Monday 12 May 2014

Vital Tips That Eases The Process Of Repayments When The Rates Are Higher

In January 2014, according to the RP Data-Rismark Home Value Index, home values across the combined capital cities increased by 1.2%, however, the rate of value growth over the month was slower as compared to the 1.4% increase in December 2013. Moreover, the combined capital city home values increased by 9.8% over the period of 12 months until January 2014. Thus, it will be interesting to see if the trend is replicated in 2014 on houses and units across the combined capital cities.

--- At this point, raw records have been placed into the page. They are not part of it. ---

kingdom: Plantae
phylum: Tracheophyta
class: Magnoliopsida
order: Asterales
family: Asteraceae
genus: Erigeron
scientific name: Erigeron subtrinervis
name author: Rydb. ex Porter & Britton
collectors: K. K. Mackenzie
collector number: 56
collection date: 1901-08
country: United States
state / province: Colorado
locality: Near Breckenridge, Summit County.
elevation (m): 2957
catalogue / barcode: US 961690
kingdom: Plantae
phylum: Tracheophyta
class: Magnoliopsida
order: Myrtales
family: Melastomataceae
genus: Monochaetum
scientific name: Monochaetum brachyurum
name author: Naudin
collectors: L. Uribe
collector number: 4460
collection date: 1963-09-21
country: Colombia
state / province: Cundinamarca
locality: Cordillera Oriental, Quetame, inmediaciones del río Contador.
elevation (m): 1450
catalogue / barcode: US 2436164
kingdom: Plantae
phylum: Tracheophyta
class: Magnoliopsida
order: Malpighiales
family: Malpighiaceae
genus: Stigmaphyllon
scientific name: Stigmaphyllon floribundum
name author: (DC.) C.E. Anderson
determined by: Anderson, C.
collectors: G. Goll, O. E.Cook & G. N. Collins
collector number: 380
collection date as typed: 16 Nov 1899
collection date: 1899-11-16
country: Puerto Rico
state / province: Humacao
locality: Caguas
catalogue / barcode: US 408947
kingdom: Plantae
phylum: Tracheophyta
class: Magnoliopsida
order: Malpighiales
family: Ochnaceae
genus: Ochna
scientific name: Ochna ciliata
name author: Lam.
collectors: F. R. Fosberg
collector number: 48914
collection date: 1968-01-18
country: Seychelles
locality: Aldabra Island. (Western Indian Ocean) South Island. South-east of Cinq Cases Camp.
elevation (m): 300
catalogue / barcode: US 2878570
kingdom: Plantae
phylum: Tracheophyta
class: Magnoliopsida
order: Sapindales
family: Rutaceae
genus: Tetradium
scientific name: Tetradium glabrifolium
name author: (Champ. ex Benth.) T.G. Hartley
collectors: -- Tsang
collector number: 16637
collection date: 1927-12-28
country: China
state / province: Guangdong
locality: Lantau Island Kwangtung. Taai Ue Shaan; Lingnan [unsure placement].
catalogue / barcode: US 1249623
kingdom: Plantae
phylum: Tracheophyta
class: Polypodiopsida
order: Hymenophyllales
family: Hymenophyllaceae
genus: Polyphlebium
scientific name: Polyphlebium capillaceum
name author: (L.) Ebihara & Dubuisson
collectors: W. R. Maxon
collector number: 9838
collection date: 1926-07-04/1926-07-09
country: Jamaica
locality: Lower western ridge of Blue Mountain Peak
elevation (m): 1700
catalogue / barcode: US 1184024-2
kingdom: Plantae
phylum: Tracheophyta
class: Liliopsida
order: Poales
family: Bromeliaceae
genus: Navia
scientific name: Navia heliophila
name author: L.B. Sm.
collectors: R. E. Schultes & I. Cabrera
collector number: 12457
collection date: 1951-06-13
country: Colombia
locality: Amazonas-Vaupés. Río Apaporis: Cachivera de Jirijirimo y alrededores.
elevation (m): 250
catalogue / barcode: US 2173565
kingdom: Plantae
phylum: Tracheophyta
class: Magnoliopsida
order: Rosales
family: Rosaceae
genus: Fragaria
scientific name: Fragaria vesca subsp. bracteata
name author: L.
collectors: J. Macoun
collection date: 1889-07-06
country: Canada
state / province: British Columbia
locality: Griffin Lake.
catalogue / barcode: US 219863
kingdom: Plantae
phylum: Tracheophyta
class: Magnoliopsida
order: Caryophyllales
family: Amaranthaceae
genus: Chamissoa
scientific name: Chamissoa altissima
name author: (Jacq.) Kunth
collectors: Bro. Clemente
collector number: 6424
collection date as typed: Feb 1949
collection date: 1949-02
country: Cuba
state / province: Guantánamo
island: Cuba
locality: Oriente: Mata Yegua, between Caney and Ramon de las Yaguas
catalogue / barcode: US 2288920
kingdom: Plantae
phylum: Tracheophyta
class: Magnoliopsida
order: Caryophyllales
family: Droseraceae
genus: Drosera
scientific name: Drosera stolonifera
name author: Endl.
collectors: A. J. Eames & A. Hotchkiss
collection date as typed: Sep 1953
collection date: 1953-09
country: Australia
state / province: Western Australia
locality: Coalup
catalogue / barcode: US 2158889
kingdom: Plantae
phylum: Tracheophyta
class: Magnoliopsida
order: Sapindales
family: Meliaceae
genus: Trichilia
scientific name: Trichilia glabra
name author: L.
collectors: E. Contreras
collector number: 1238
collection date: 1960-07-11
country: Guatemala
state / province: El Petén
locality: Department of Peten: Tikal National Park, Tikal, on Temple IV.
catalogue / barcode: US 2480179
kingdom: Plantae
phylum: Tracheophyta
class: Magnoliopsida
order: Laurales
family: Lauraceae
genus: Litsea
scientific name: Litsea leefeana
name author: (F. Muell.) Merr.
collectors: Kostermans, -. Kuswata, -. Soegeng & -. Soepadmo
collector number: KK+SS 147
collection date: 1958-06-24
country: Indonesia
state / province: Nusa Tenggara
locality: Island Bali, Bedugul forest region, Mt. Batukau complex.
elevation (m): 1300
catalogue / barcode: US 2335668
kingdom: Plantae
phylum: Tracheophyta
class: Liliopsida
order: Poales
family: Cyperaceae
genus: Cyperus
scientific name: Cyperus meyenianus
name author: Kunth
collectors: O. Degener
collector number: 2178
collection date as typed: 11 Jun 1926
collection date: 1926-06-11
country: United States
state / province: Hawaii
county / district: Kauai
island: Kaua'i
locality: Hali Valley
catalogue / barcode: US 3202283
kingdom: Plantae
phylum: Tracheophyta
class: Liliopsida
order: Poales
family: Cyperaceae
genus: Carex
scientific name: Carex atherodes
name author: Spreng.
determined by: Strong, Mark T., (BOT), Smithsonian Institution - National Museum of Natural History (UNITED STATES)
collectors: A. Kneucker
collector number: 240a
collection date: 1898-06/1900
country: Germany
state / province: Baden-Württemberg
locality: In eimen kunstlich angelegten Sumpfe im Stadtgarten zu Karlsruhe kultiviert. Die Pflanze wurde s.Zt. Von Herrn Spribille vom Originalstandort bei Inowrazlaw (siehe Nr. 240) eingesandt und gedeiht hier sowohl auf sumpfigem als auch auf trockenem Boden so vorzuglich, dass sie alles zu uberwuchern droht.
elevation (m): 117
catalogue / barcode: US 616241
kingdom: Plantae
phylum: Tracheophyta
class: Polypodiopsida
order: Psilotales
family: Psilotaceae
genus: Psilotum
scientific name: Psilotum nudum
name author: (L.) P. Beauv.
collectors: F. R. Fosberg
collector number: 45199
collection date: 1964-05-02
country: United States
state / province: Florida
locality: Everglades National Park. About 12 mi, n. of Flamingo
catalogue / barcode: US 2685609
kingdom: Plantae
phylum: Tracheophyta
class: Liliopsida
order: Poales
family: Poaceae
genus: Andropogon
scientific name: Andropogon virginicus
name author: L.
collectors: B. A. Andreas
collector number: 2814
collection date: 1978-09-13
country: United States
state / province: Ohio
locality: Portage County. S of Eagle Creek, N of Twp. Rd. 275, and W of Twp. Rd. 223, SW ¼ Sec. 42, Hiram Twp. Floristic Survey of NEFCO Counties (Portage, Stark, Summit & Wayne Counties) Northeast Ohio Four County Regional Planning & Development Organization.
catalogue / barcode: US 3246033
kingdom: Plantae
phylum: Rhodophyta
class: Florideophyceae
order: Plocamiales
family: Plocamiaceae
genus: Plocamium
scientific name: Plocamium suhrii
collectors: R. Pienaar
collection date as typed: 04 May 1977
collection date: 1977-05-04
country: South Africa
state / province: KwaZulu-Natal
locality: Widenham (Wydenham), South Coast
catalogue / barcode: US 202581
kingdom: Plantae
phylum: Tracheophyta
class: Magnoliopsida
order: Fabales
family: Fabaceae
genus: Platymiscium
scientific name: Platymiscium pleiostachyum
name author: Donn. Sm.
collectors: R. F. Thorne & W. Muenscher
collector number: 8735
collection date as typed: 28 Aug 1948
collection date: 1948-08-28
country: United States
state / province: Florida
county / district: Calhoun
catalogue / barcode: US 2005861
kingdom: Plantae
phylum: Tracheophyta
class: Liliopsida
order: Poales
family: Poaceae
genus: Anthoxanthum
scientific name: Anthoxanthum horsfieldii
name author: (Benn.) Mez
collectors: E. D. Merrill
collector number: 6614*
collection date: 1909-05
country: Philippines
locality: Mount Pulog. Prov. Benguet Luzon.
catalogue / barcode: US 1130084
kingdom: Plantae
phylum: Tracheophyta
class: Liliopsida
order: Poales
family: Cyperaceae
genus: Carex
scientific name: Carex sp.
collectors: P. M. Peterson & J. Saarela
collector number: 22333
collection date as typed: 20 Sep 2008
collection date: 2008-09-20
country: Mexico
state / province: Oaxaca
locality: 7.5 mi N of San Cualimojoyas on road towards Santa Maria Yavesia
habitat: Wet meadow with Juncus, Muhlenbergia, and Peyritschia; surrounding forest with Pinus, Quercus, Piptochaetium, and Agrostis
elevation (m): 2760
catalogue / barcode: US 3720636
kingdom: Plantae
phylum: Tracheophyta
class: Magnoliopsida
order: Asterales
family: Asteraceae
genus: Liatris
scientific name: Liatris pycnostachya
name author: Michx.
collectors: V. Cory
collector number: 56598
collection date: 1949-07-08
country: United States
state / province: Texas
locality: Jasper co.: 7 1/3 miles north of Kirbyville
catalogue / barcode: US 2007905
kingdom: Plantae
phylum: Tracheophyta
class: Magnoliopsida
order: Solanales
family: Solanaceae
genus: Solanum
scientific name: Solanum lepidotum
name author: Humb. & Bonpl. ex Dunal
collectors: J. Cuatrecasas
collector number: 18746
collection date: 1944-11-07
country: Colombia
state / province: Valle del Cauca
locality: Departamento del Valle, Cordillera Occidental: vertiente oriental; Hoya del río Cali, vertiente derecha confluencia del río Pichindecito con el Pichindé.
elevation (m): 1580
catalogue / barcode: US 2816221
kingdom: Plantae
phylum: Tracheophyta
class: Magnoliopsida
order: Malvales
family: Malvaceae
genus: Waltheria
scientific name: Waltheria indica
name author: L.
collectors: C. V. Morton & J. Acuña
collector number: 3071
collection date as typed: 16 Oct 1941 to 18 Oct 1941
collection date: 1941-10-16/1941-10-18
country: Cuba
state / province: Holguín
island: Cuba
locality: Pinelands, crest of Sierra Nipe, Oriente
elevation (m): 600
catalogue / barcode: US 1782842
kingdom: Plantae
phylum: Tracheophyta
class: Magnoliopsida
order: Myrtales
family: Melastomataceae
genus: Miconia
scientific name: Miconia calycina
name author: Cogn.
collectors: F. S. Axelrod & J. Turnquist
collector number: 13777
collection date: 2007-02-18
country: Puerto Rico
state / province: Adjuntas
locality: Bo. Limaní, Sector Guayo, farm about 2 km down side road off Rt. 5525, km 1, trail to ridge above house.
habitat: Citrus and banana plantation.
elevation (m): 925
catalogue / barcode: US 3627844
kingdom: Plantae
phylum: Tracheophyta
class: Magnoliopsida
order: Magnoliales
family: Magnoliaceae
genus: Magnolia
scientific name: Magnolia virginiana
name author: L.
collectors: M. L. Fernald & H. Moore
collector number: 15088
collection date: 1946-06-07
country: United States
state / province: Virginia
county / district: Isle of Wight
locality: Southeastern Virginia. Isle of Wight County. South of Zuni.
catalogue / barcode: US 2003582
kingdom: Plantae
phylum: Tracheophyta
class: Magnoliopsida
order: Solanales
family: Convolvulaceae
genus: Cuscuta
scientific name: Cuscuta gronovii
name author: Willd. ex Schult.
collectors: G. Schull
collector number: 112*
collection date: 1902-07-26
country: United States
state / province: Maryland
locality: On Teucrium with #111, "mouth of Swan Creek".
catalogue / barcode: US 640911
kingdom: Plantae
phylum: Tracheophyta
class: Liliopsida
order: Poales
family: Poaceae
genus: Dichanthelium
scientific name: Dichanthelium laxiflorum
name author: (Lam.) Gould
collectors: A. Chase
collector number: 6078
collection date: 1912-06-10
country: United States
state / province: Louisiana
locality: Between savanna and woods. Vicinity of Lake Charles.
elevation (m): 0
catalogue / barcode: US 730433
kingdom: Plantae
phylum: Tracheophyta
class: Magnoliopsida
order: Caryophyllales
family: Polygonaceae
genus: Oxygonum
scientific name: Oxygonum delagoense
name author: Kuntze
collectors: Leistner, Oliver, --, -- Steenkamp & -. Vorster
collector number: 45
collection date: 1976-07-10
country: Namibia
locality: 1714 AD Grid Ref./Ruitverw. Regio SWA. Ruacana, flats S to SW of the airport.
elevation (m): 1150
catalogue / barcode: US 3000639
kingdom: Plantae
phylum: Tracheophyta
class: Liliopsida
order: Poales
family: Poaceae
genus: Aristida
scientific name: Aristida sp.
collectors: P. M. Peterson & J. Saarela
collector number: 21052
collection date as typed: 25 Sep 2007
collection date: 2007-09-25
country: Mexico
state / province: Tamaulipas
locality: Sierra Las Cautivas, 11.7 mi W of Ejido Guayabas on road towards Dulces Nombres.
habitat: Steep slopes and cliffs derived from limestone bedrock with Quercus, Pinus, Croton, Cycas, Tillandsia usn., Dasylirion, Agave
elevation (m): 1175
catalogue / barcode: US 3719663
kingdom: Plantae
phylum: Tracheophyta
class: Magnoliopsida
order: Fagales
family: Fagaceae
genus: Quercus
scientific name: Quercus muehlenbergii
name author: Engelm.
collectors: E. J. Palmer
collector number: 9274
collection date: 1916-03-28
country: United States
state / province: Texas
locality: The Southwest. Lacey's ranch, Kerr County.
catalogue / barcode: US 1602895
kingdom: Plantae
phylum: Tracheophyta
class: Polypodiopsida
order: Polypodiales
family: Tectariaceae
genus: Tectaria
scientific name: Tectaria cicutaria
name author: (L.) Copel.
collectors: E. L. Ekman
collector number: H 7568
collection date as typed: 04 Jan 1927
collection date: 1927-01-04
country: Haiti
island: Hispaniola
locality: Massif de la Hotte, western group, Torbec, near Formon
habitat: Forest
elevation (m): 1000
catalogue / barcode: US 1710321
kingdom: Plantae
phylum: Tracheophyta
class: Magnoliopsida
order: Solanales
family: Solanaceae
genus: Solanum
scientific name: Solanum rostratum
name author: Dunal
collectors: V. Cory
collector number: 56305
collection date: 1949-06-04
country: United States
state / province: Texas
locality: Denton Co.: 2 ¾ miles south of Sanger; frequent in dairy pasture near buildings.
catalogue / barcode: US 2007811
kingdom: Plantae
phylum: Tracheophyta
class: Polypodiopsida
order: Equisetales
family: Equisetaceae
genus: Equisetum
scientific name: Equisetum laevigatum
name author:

Such factors definitely influence the scope of financial services of banks and other lending institutions. As a result, they offer financial products with amended terms and guidelines to those interested to own a house or property in cities like Sydney, Perth, Adelaide, Melbourne, Hobart, Darwin, etc. However, before applying for a loan, it is always recommended to compare all the best possible option and choose the best among the rest, which fits according to your needs and requirement. 

 
  1. The first factor that everyone should consider while choosing home loans in Australia is understands the rate of interest on the loan amount.
  2. The second vital thing to consider is looking for the repayment options. Here are the three points, which definitely help to lower your repayments and make easier for you to become financially stable during the repayment period:
    • One of the immediate things you can do is to contact a financial advisor who will definitely help you with all available refinancing options in order to reduce the burden of repayments.
    • As interest rates are changing so often with the passage of time, once the rate of interest is reduced, then it should be advantageous for you to refinance at much lower interest rates.
  3. What if the rising interest rates start affecting your home loan repayments? To counter such instances and impacts on your repayments, here are some steps to follow that can help to reduce the acts of rising interest rates:
    • Consolidate all your debts: Consolidating all your debt into your home loans, such as personal loans and credit card bills will save you for paying much higher interest rates.
    • Increase your loan term for repayment up to 25 to 30 years: It will greatly reduce the amount of monthly repayment as you get the extended time limit to pay off all your debts. It is recommended to seek the assistance of financial advisors to know about the best possible options.
    • Select the Fixed-rate home loans: Always consider for the fixed rate home loan if you exactly want to know about the amount you have to pay on a monthly basis.
Thus, by keeping in mind these simple tips, you can possibly ease the process of repayment of your home loan in Australia.